All throughout our lives we are reminded of events from the past. History teaches us about what happened before us to help us understand how society came to be as it is today. But today we live in a digital age, and while leaders, laws, wars and other parts of our history will always be important to know; what about software? Technology is everywhere and it is rapidly changing every day. Should we care about where it all started?
RELATED CONTENT: The ubiquity of shared code
The Software Heritage was launched with a mission to collect, preserve and share all software source code that is publicly available. It is currently working towards building the largest global source code archive ever. The Software Heritage was founded by the French Institute for Research in Computer Science and Automation Inria, and it is backed by partners and supporters such as Crossminer, Qwant, Microsoft, Intel, Google and GitHub.
According the heritage, software is an essential part of our society and lifestyle. It has become crucial for businesses and industries to succeed. It’s enabled the emergence of social and political organizations. It has provided us the ability to communicate, pay bills, purchase goods, access entertainment, find information, and more. It would be a shame to our future generations if we were to lose access to that.
“Cultural heritage is the legacy of physical artifacts and intangible attributes of a group or society that are inherited from past generations, maintained in the present and bestowed for the benefit of future generations,” the organization wrote on its website. “Software in source code form is produced by humans and is understandable by them; as such it is an important part of our heritage that we should not lose. Software is furthermore a key enabler for preserving other parts of our cultural heritage that we would de facto lose if we lose the software needed to access them. Preserving software is essential for preserving our cultural heritage.”
According to Robert Di Cosmo, founder and CEO of the Software Heritage, the organization specifically looks at source code because it is written and understood by humans, and contains high-level programming languages that explain what they want machines to do.
There are three main properties of the source code collected: availability, traceability and uniformity. The way the heritage collects the software is like a search engine, explained Stefano Zacchiroli, founder and CTO of the Software Heritage. It crawls specific places where software lives and where developers go to develop, collect or distribute software. Some of the current places include Debian, GitHub, GitLab, Gitorious, Google code, GNU, HAL, Inria, and Python. It will constantly continue to go back to these places to look for new software and updates.
Currently, the Software Heritage has archived more than 80 million software projects, according to Di Cosmo. Zacchiroli explained it is not only bits of code itself that the heritage is collecting. It is collecting the development history from the first version that was stored to the commit data and all the releases, information and artifacts attached to a project along the way.
“It is very important to archive software of programs because even when the machines on which the programs were supposed to be running will no longer be available, source code will still be a valuable part of knowledge,” Di Cosmo said in a video. “Today, the amount of the software that has been developed around the world is actually doubling every two to three years, so we need a common platform where we collect all the software and can study it to find the efforts, to improve the quality, to understand what is going on and to prepare a better future in software development.”
Aside from preservation, Zacchiroli hopes the archive will be used for scientific and industrial applications.

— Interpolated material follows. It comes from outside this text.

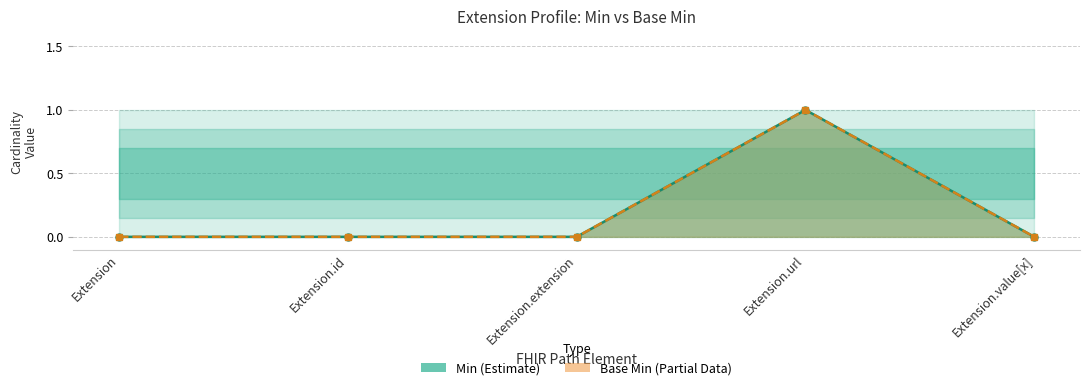

Reading left to right, transcribe all the data shown in this chart.

Min: 0	0	0	1	0
Base Min: 0	0	0	1	0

For scientific use, Zacchiroli says scientist can mirror the archive and run experiments using the dataset. “Software preservation is a pillar of reproducibility, because software is used in essential ways during all phases of research in all fields of science. To be able to reproduce an experiment, knowing the exact version of the software used is essential,” the Software Heritage wrote on its website. “Software Heritage will ensure availability and traceability of software, the missing vertex in the triangle of scientific preservation.”
For industrial applications, Zacchiroli explained that every IT product nowadays contains some open-source software. The problem, however, is open-source software usually changes or uses different environments, and developers are some times only tracking a specific version. According to Zacchiroli, since the Software Heritage tracks the origin, history and evolution of projects, it will be able to spot and fix vulnerabilities easier. “Software Heritage will provide a universal, vendor-neutral, persistent reference software archive. On this foundation, a wealth of new applications will emerge, improving all aspects of the software process, and leading to better software for everybody,” the heritage wrote.
The Software Heritage is not the only organization looking to preserve software. The Software Preservation Network is an organization active in the United States that is also working to ensure long-term preservation and access to software. “We connect and engage the legal, public policy, social science, natural science, information & communication technology and cultural heritage preservation communities that create and and use software. Our work currently involves: legal licensing and information policy research; an international registry of software collections; and software development contributions to technical infrastructures that facilitate long-term access to software,” the organization wrote on its website. According to Software Heritage’s Di Cosmo, Software Heritage and the Software Preservation Network’s roles are complementary and the two actively collaborate on areas such as software project metadata and archiving legal issues.
Going forward, the Software Heritage hopes to increase coverage, provenance information, and improve its source code indexing and search capabilities.
“We are so focused on developing new things that we forget about storing, preserving what we have developed up to now,” Di Cosmo said in the video.